Penghayatan mengenai shalat ini penting, agar kita tidak lagi main-main dalam proses pelaksanaannya. Pernahkah kita membayangkan saat kita shalat baginda Nabi Muhammad menjadi imam kita, kemudian para rasul berbaris di belakangnya, dan kita menjadi salah satu makmum yang ada di tengah-tengahnya. Sehingga, dengan itu kemudian kita begitu khusyuknya tunduk patuh dalam iman menjalankan perintah shalat dari Allah yang dibawa oleh Rasulullah kepada umat manusia.

Jika sudah seperti ini, apakah kita masih mau main-main dalam menjalankan shalat kita?
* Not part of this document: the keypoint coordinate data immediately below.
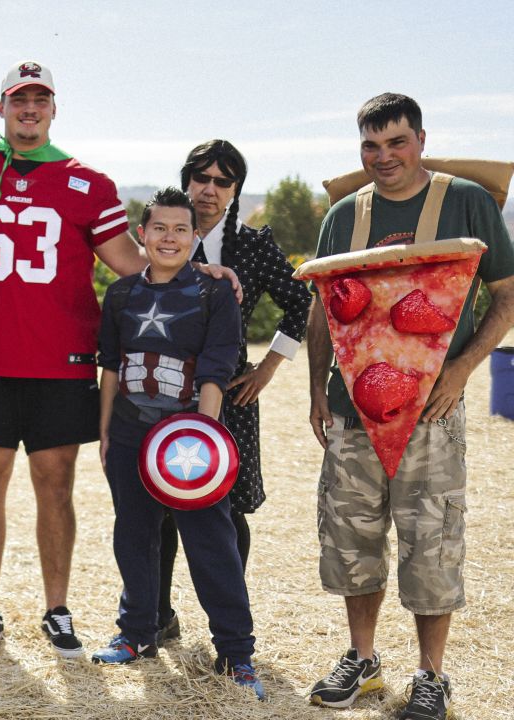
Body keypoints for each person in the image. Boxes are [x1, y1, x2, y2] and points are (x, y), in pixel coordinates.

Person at [0, 60, 156, 659]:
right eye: (18, 99)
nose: (28, 109)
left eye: (40, 100)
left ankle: (57, 609)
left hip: (62, 360)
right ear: (0, 107)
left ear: (54, 109)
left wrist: (197, 276)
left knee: (56, 486)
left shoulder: (88, 183)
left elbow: (131, 264)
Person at [306, 93, 514, 720]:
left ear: (420, 139)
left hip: (431, 414)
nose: (384, 156)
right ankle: (363, 662)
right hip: (349, 412)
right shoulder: (344, 215)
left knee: (431, 544)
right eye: (371, 145)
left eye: (396, 142)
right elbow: (321, 306)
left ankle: (431, 677)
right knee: (352, 542)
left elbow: (505, 298)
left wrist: (459, 370)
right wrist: (317, 388)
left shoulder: (468, 202)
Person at [92, 187, 263, 700]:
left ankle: (236, 653)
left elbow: (216, 368)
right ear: (141, 234)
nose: (169, 238)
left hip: (189, 441)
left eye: (181, 229)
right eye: (159, 228)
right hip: (128, 434)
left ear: (195, 236)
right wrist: (104, 433)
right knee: (134, 535)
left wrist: (202, 437)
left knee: (212, 544)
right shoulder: (121, 294)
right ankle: (137, 632)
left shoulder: (214, 294)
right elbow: (110, 366)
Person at [147, 140, 311, 645]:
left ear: (235, 189)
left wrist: (267, 368)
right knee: (157, 508)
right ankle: (156, 616)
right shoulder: (162, 238)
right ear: (187, 180)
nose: (209, 189)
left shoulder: (253, 246)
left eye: (222, 181)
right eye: (201, 177)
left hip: (231, 397)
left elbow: (302, 301)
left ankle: (229, 623)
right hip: (159, 392)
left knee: (228, 507)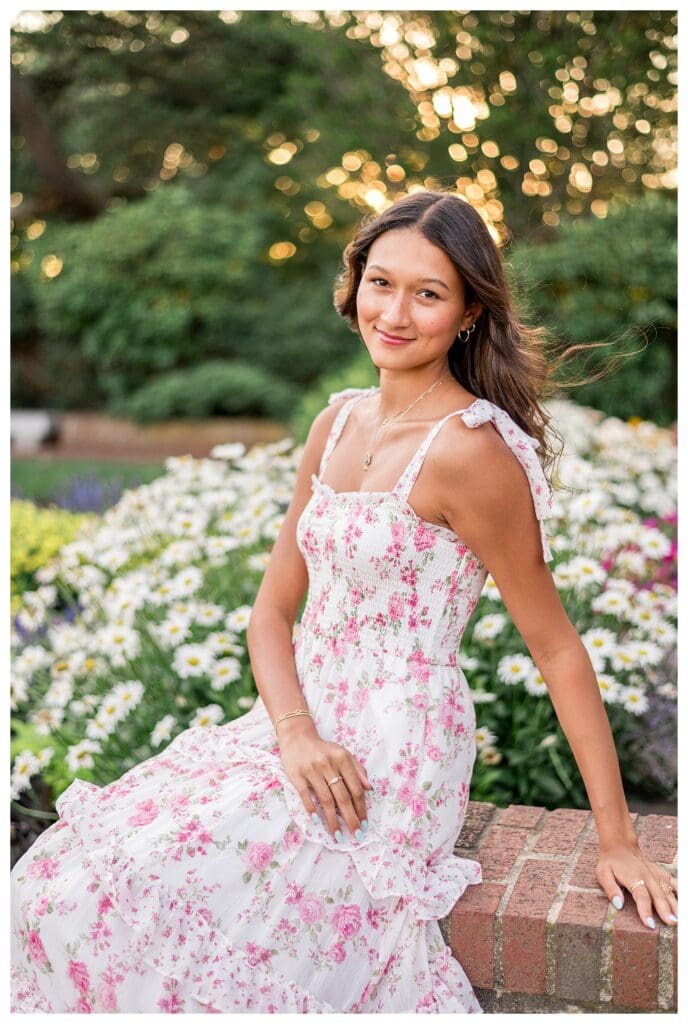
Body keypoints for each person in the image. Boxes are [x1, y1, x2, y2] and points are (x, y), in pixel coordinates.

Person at [10, 189, 677, 1013]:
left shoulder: (471, 454)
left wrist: (617, 838)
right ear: (355, 283)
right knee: (65, 882)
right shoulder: (336, 425)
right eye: (381, 282)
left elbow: (556, 647)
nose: (395, 313)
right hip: (298, 723)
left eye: (428, 294)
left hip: (394, 748)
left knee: (180, 897)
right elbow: (270, 613)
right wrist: (294, 735)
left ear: (469, 313)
Untuk itu saya sangat berhati-hati dalam menyampaikan makna asli di dalam shalat, karena banyak dari kita masih diliputi ego dalam skala besar yang tentu berbahaya.

Seperti yang sering saya sampaikan dalam banyak kesempatan, bahwa dalam mempelajari kesadaran kita harus menjadikan tauhid sebagai dasar agar kita menjalankan kehidupan sesuai dengan tatanan dan tuntunan yang tepat dalam pandangan yang holistik.

Kalau kita hari ini berbicara tentang kesadaran, keesaan, hingga kebangkitan spiritual, lalu bagaimana kita bisa mewujudkannya dengan nyata dengan meninggalkan shalat, lupa dengan pegangan utama (ageman jati) yang menjadi pokok dalam hidup kita.

Saya telah bertemu dengan banyak orang, bahkan yang mengaku memiliki ilmu tinggi sekalipun, namun dalam aplikasi hidupnya ia terang-terangan meninggalkan shalat sebagai aplikasi dari proses pertumbuhan spiritual manusia. Hal ini tentu bertentangan tatanan dan tuntunan agama.

Dalam tulisan ini, saya sebagai sehabat mengajak Anda semua untuk memahami dasar atau pondasi penting mengapa kita perlu menjalankan shalat secara berkelanjutan. Di sini saya belum menjelaskan apa makna ruku' kita, sujud kita, berdirinya kita, duduk kita, siapa yang shalat dan siapa yang dishalati, siapa yang menyembah dan siapa yang disembah, siapa yang bersaksi dan siapa yang disaksikan, siapa yang menjadi kiblat, mana saja yang menjadi kiblat kita, dan apa saja yang menjadi kiblat kita.

Untuk itu, marilah sama-sama kita merefleksikan kembali hikmah dari Isra Miraj sebagai sebuah kesadaran yang berpondasi kepada ketauhidan, dan marilah kita memaknainya secara holistik, belajar dan bertumbuh dalam kesadaran, mengenal diri, serta mengenal Allah melalui shalat menuju insan kamil atau dalam perspektif energi menjadi pengendali ego dan nafsu kita, yang mana dengan itu kita bisa menyeimbangkan unsur zat api, zat angin, zat air, dan zat tanah yang terkandung dalam diri kita. Wallahu a'lam.